Duplicate Package Detection
Package versions appearing in multiple locations from the same package. This is one of those things that people often have no idea is going on, but in reality most projects have this problem. Well. "problem" might be a strong word. Similar to Hot Spot Detection, you'll have to use your judgement here to decide whether it's a big deal or not. That's largely going to depend on the size/scale/usage of the thing that's duplicated.
Unterminated Events
In a perfect world, all events created by TypeScript's trace machinery should be terminated. What's that mean? Think of it like a missing JSX closing tag. The thinking here is that if that ever happens, it's guaranteed to be a symptom of something else being wrong - so the tool flags it.
Depth Limits (unique to @typeslayer/analyze-trace)

▸ **GIVEN ENTRIES**
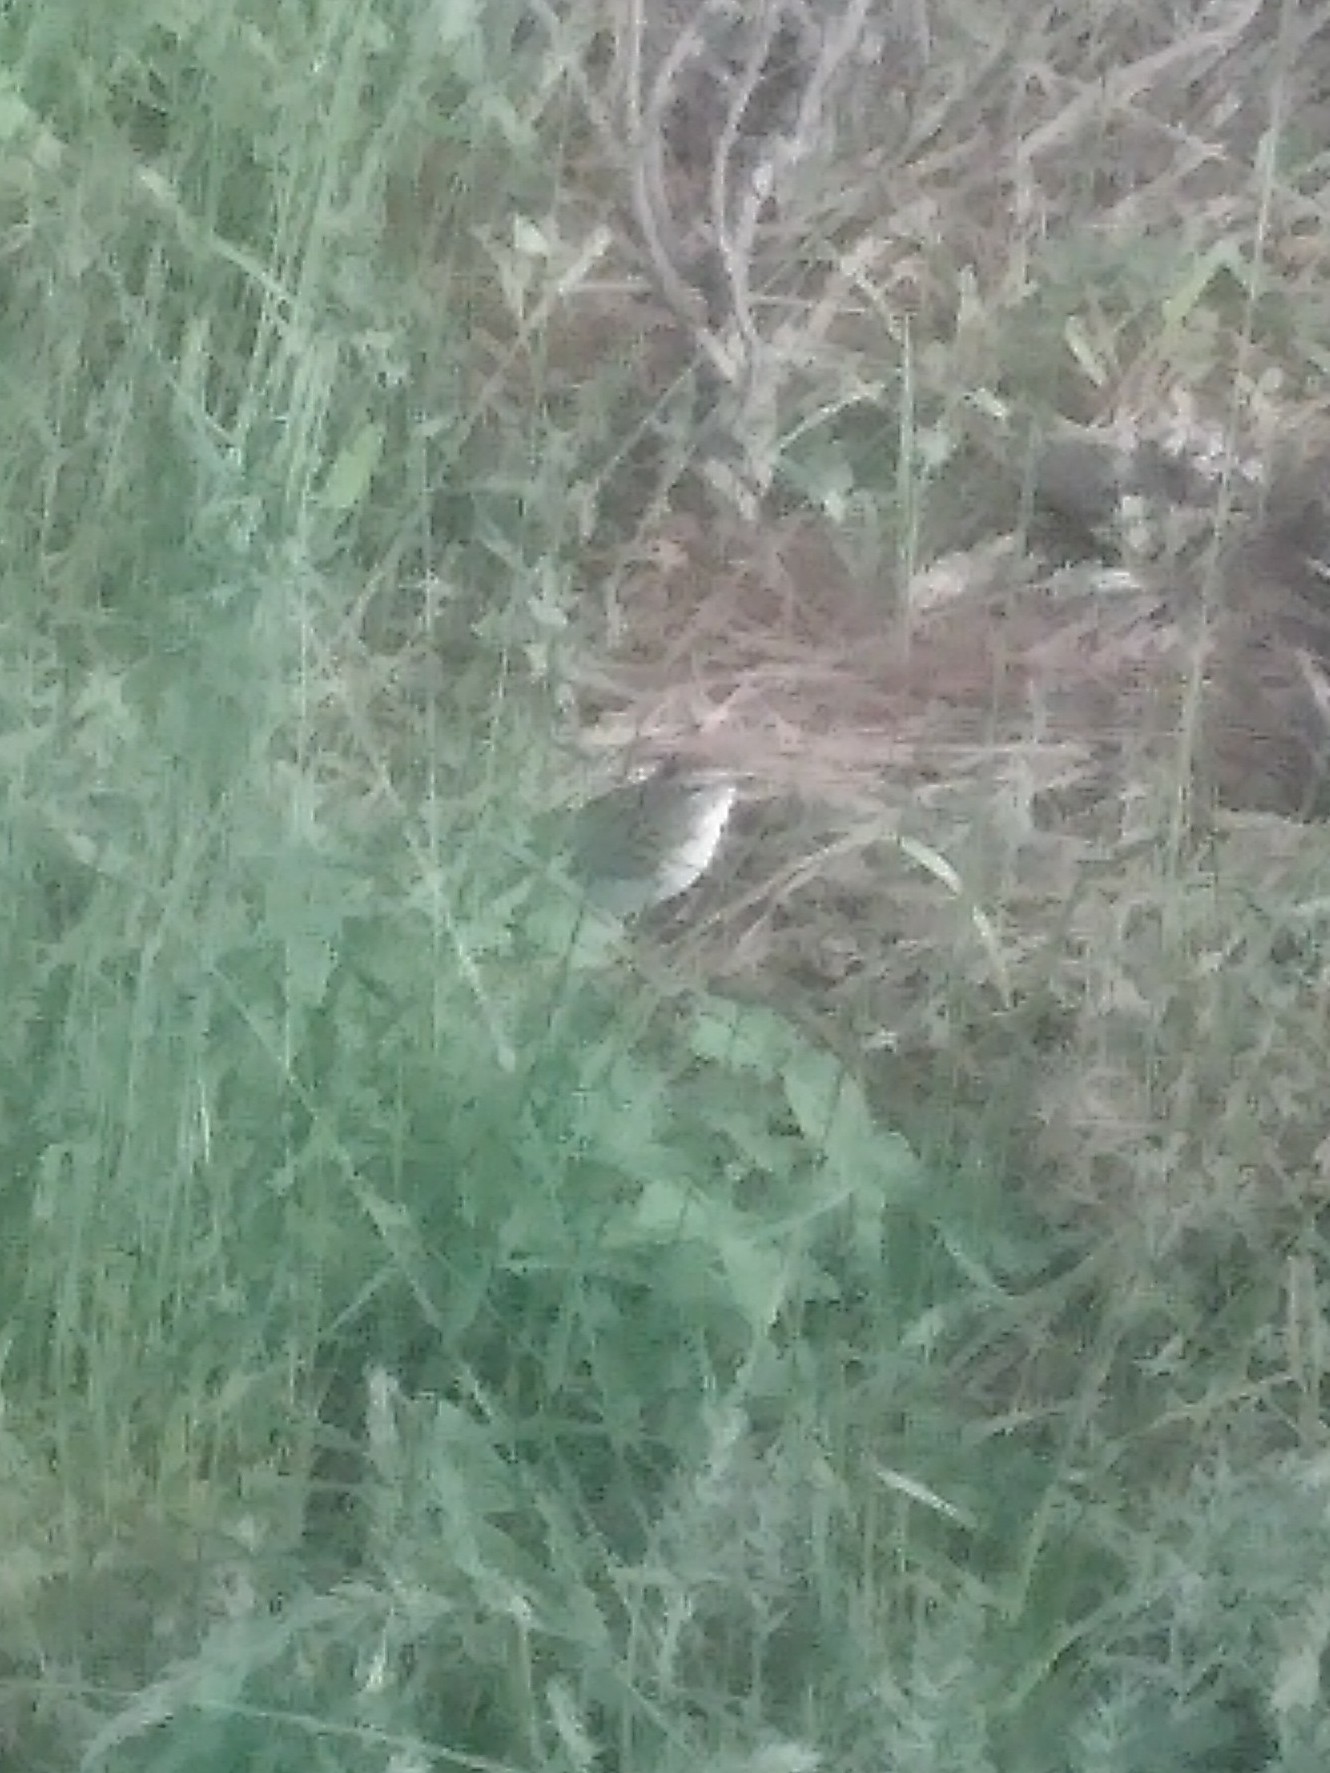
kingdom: Animalia
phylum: Chordata
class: Aves
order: Passeriformes
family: Passerellidae
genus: Spizella
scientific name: Spizella passerina
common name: Chipping sparrow
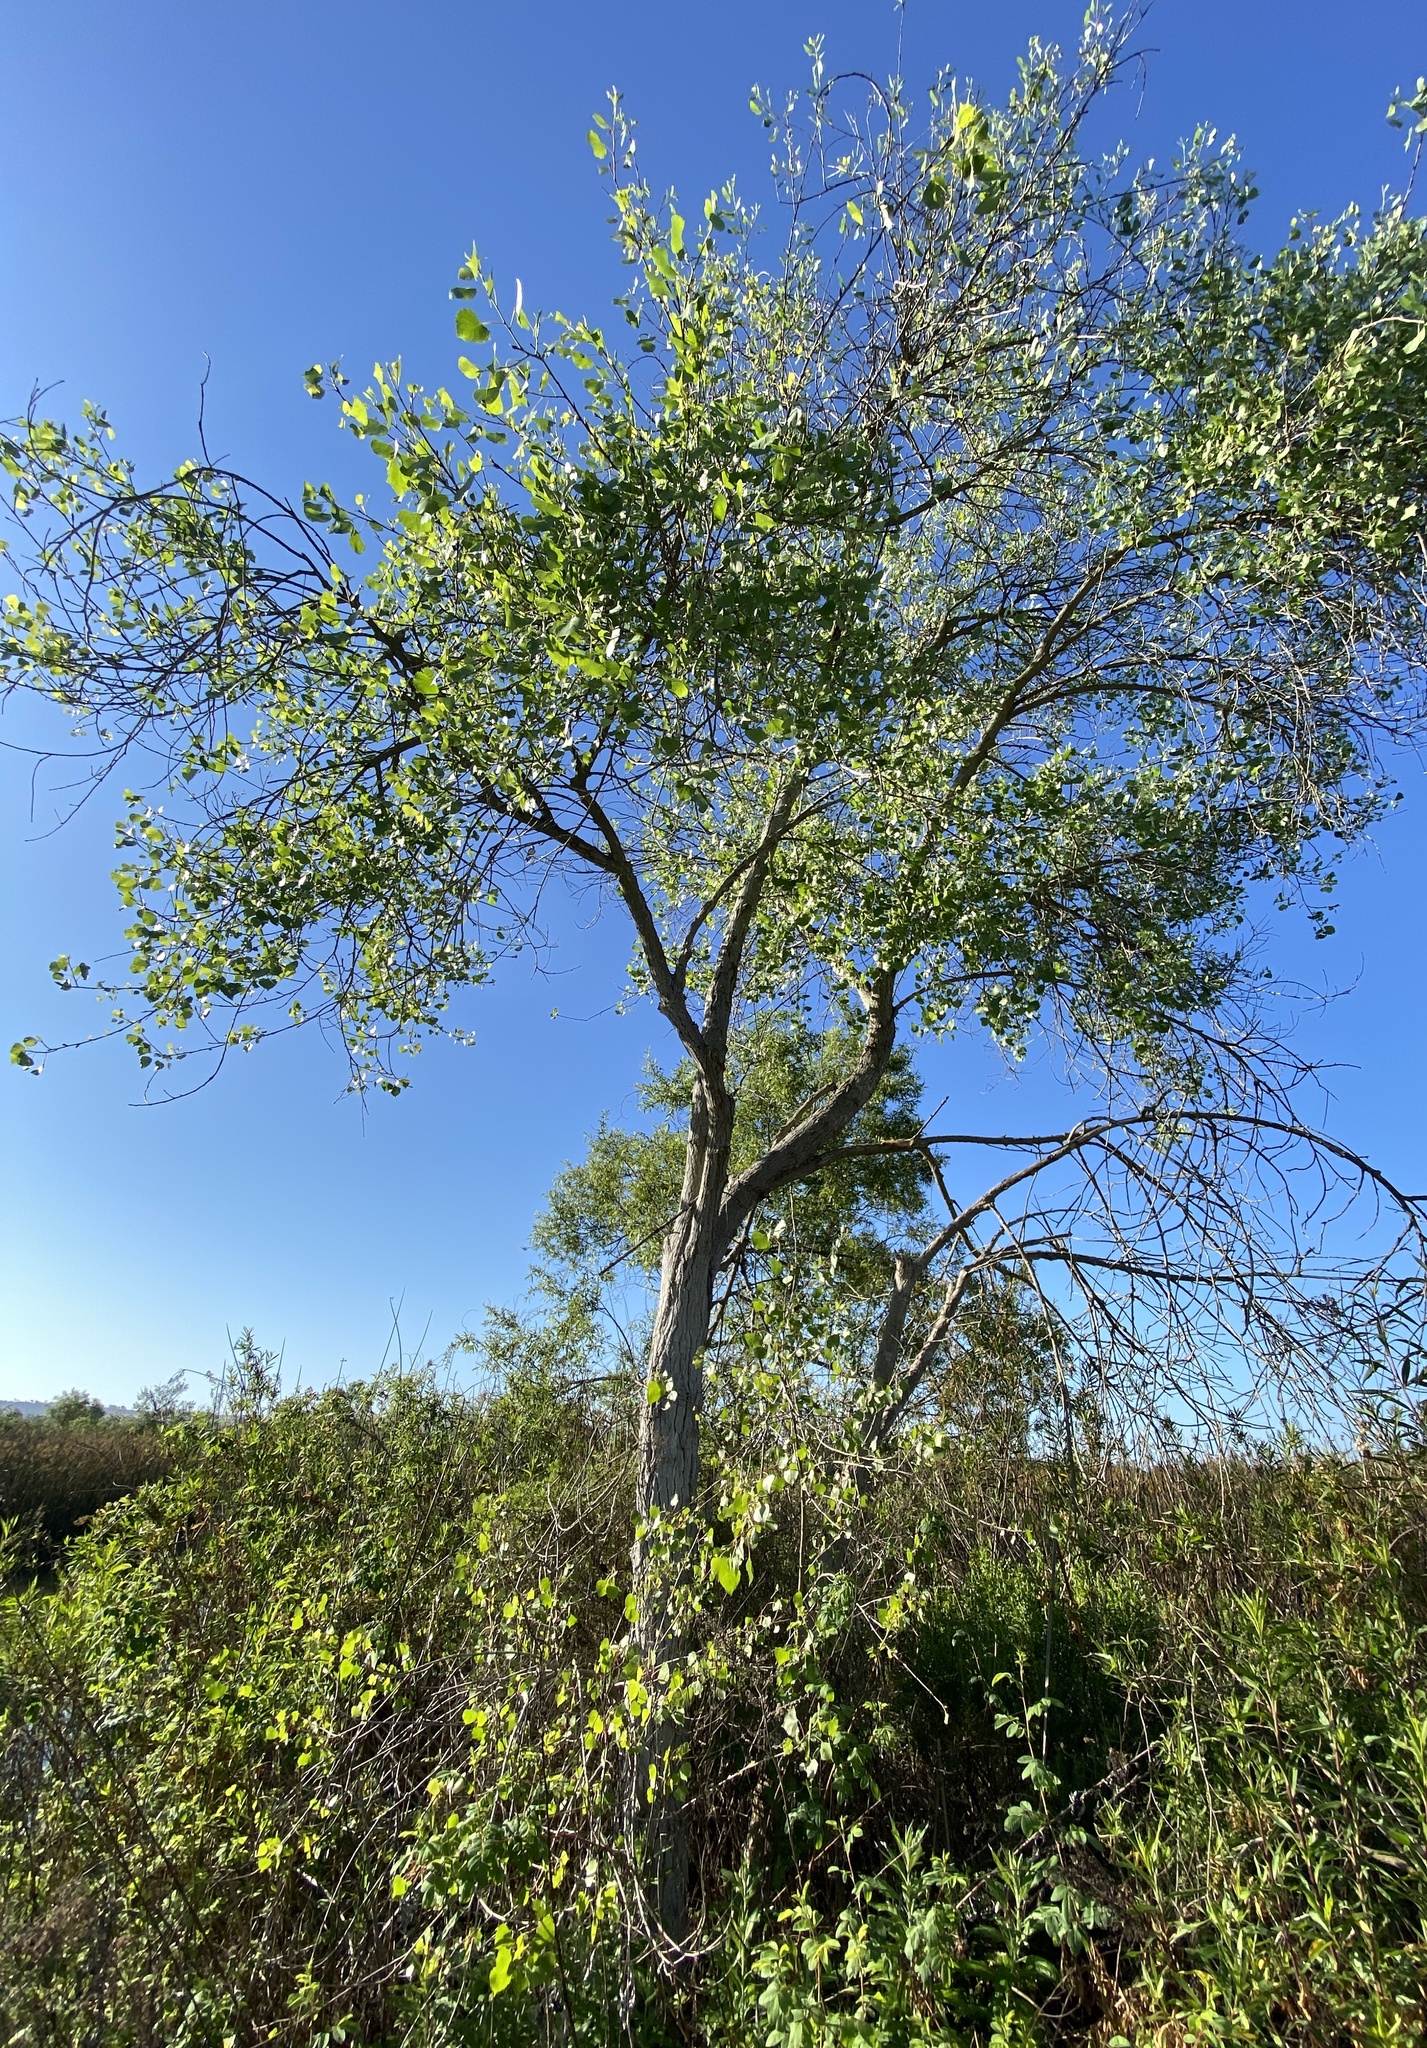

▸ **TO DO**
[1] Transcribe the passage on TypeScript trace diagnostics between "Duplicate Package Detection" and "tool flags it.", inclusive.
[2] Answer these questions from the passage on TypeScript trace diagnostics:
(a) On what does the decision about whether a duplicated package is a big deal largely depend?
(b) To what does the passage compare an unterminated event?
(c) What does the tool do when an event is not terminated?

▸ **RESPONSES TO THE EXERCISE**
[1]
Duplicate Package Detection
Package versions appearing in multiple locations from the same package. This is one of those things that people often have no idea is going on, but in reality most projects have this problem. Well. "problem" might be a strong word. Similar to Hot Spot Detection, you'll have to use your judgement here to decide whether it's a big deal or not. That's largely going to depend on the size/scale/usage of the thing that's duplicated.
Unterminated Events
In a perfect world, all events created by TypeScript's trace machinery should be terminated. What's that mean? Think of it like a missing JSX closing tag. The thinking here is that if that ever happens, it's guaranteed to be a symptom of something else being wrong - so the tool flags it.

[2]
(a) The size, scale, and usage of the thing that is duplicated.
(b) A missing JSX closing tag.
(c) It flags it.